DESCRIÇÃO DO EXERCÍCIO
Transcreva, do texto sobre serviços financeiros, a passagem entre “Muitos setores são” e “do sistema legal).”, inclusive.

TEXTO PARA LEITURA

Mas agora temos a empresa Synapse, que fornece tudo isso “como serviço”. Além de reduzir radicalmente o prazo de lançamento, existem outras duas vantagens. Em primeiro lugar, o serviço permite que o empreendedor se concentre na criação do novo produto. O Mercury, por exemplo, é um banco startup. Ele foca na facilidade de uso e em oferecer ótima visibilidade do fluxo de caixa, que é o principal motivo pelo qual muitas empresas fecham. Em segundo lugar, a Synapse permite que as empresas priorizem a estratégia de entendimento do cliente e distribuição, em vez de infraestrutura bancária e experiência em pagamentos.
A Propel é uma empresa que atende algumas das 40 milhões de famílias que recebem benefícios eletrônicos (auxílio-alimentação, por exemplo). Um dos fundadores da empresa cresceu com auxílio-alimentação e conhecia bem esse mercado. A Propel começou oferecendo serviços de orçamento e agora está adicionando serviços financeiros.
Muitos setores são regulados; de modo geral, se não obedecer as regras, você é multado. Mas se não obedecer as normas do setor de serviços financeiros, você vai preso. (Quem viu Ozark na Netflix sabe do que criminosos são capazes para movimentar dinheiro ilegal, como dinheiro vindo do tráfico de drogas, para dentro do sistema legal).
Os bancos são obrigados a cumprir um conjunto de leis que visa evitar a lavagem de dinheiro. Eles monitoram centenas de sanções e listas de terroristas ao redor do mundo, bem como todas as nossas transações. Como se pode imaginar, isso resulta em muitos falsos positivos (clientes legítimos sendo bloqueados), além de requerer infindáveis análises manuais. É um processo trabalhoso: em um dos grandes bancos, 30 mil dos 210 mil funcionários trabalham exclusivamente com compliance. A grande maioria desses trabalhadores avalia atividades suspeitas e preenche relatórios sobre essas atividades por causa das regulamentações de combate à lavagem de dinheiro.
O que surpreendente, então, é que menos de 3% do dinheiro lavado seja realmente detectado. Está aí uma grande oportunidade para a tecnologia oferecer essa função como serviço. A Comply Advantage, por exemplo, faz todas essas integrações de listas de sanções/suspeitos de terrorismo para as empresas, reduzindo centenas de integrações a apenas uma. Ela fornece controles de risco mais detalhados, para que os bancos possam gastar menos tempo monitorando transações e mais tempo se concentrando em detectar lavagem de dinheiro. Isso melhora a experiência do cliente, reduz custos e pode levar a um índice de êxito mais alto ao longo do tempo. Um dos grandes desafios desse mercado é que, quando um banco começa a ficar bom em detectar lavagem de dinheiro, os criminosos muitas vezes passam para um ponto mais fraco do sistema.

MATERIAL DE ORIGEM
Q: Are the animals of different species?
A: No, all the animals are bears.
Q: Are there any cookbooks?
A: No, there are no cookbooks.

RESPOSTA ABAIXO
Muitos setores são regulados; de modo geral, se não obedecer as regras, você é multado. Mas se não obedecer as normas do setor de serviços financeiros, você vai preso. (Quem viu Ozark na Netflix sabe do que criminosos são capazes para movimentar dinheiro ilegal, como dinheiro vindo do tráfico de drogas, para dentro do sistema legal).